面向人机交互的语音情感识别数据集构建与有效性评价

大型语言模型（llm）和基于语音的代理的广泛使用通过口语对话迅速扩展了人机交互（HCI）。为了实现更自然的交流，非语言暗示——尤其是那些与情绪状态有关的暗示——是至关重要的，并且已经通过深度学习进行了研究。然而，现有的情感识别数据集仍然存在三个关键挑战：1)大多数假设人与人之间的互动，忽略了用户对机器说话时语音模式的变化；2)许多数据集包括与真实内部状态不同的行为情感表达；3)即使是非行为数据集也经常依赖第三方标签，从而与说话者的实际情绪产生潜在的不匹配。先前的研究报告称，外部标签与说话者内部状态之间的一致性可低至60-70%。为了解决这些差距，我们提出了vr -自我注释情感数据集（VSAED），包括1352个自然诱导和非行为的日语话语（1.5小时）。每句话都标有自我报告的内部情绪状态，分为六类。我们研究了：1)无动作的、面向机器的语音如何有效地传达内部情绪，2)说话者在意识到情绪识别系统时是否会改变表达，以及3)特定条件是否产生显著的高准确性。在使用基于hubert的分类器的实验中，我们实现了大约40%的识别准确率，强调了捕捉微妙内在情绪的复杂性。这些发现强调了特定领域数据集对人机交互的重要性。

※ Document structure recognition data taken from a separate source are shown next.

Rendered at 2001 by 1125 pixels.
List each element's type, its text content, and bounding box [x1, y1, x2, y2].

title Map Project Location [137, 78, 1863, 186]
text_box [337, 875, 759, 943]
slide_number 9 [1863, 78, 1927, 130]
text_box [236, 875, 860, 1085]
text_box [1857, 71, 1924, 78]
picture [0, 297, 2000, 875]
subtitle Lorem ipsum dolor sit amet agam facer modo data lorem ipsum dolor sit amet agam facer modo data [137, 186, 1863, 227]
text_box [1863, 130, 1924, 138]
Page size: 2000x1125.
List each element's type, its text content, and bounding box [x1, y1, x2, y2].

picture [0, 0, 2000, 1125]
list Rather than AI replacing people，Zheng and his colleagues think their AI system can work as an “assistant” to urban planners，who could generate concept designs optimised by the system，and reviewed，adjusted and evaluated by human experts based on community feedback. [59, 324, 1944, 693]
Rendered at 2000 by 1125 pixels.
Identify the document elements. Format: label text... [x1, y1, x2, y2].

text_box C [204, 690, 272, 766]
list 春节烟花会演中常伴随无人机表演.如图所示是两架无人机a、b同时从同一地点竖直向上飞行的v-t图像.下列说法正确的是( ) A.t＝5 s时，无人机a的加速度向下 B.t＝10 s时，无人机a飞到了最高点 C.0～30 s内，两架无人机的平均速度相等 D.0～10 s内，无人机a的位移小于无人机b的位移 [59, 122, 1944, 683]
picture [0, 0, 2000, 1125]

本文章由计算机程序翻译，如有差异，请以英文原文为准。

求助全文

约1分钟内获得全文求助全文

来源期刊

IEEE Access COMPUTER SCIENCE, INFORMATION SYSTEMSENGIN-ENGINEERING, ELECTRICAL & ELECTRONIC

CiteScore

9.80

自引率

7.70%

发文量

6673

审稿时长

6 weeks

期刊介绍： IEEE Access® is a multidisciplinary, open access (OA), applications-oriented, all-electronic archival journal that continuously presents the results of original research or development across all of IEEE''s fields of interest. IEEE Access will publish articles that are of high interest to readers, original, technically correct, and clearly presented. Supported by author publication charges (APC), its hallmarks are a rapid peer review and publication process with open access to all readers. Unlike IEEE''s traditional Transactions or Journals, reviews are "binary", in that reviewers will either Accept or Reject an article in the form it is submitted in order to achieve rapid turnaround. Especially encouraged are submissions on: Multidisciplinary topics, or applications-oriented articles and negative results that do not fit within the scope of IEEE''s traditional journals. Practical articles discussing new experiments or measurement techniques, interesting solutions to engineering. Development of new or improved fabrication or manufacturing techniques. Reviews or survey articles of new or evolving fields oriented to assist others in understanding the new area.